TO BE DONE:
Transcribe each of the following lines, preserving every character without alteration.

## begin EXERCISE DATA

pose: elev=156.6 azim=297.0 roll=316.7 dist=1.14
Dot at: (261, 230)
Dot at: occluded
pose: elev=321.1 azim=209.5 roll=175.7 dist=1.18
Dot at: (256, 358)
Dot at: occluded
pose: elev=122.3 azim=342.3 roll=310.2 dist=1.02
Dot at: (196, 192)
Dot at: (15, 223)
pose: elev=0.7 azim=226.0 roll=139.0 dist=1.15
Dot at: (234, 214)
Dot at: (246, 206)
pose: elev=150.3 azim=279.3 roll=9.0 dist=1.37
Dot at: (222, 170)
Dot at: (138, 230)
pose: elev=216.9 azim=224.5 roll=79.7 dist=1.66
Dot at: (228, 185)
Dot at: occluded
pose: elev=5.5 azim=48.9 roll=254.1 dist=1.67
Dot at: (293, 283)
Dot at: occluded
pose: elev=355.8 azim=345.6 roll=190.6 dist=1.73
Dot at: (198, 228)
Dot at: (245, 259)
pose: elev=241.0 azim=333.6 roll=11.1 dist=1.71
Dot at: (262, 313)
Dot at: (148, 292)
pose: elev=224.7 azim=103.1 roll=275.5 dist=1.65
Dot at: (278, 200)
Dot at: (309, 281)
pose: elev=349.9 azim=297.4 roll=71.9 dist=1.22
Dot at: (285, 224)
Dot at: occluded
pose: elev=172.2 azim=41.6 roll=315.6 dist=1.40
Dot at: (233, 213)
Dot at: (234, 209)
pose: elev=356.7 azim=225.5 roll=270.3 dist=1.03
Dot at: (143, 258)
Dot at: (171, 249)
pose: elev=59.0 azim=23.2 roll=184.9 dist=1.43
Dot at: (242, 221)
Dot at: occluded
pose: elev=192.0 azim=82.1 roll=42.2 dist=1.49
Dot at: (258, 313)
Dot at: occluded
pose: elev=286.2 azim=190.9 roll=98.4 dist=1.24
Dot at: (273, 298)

## end EXERCISE DATA

PROBLEM SOLUTION:
pose: elev=156.6 azim=297.0 roll=316.7 dist=1.14
Dot at: (261, 230)
Dot at: occluded
pose: elev=321.1 azim=209.5 roll=175.7 dist=1.18
Dot at: (256, 358)
Dot at: occluded
pose: elev=122.3 azim=342.3 roll=310.2 dist=1.02
Dot at: (196, 192)
Dot at: (15, 223)
pose: elev=0.7 azim=226.0 roll=139.0 dist=1.15
Dot at: (234, 214)
Dot at: (246, 206)
pose: elev=150.3 azim=279.3 roll=9.0 dist=1.37
Dot at: (222, 170)
Dot at: (138, 230)
pose: elev=216.9 azim=224.5 roll=79.7 dist=1.66
Dot at: (228, 185)
Dot at: occluded
pose: elev=5.5 azim=48.9 roll=254.1 dist=1.67
Dot at: (293, 283)
Dot at: occluded
pose: elev=355.8 azim=345.6 roll=190.6 dist=1.73
Dot at: (198, 228)
Dot at: (245, 259)
pose: elev=241.0 azim=333.6 roll=11.1 dist=1.71
Dot at: (262, 313)
Dot at: (148, 292)
pose: elev=224.7 azim=103.1 roll=275.5 dist=1.65
Dot at: (278, 200)
Dot at: (309, 281)
pose: elev=349.9 azim=297.4 roll=71.9 dist=1.22
Dot at: (285, 224)
Dot at: occluded
pose: elev=172.2 azim=41.6 roll=315.6 dist=1.40
Dot at: (233, 213)
Dot at: (234, 209)
pose: elev=356.7 azim=225.5 roll=270.3 dist=1.03
Dot at: (143, 258)
Dot at: (171, 249)
pose: elev=59.0 azim=23.2 roll=184.9 dist=1.43
Dot at: (242, 221)
Dot at: occluded
pose: elev=192.0 azim=82.1 roll=42.2 dist=1.49
Dot at: (258, 313)
Dot at: occluded
pose: elev=286.2 azim=190.9 roll=98.4 dist=1.24
Dot at: (273, 298)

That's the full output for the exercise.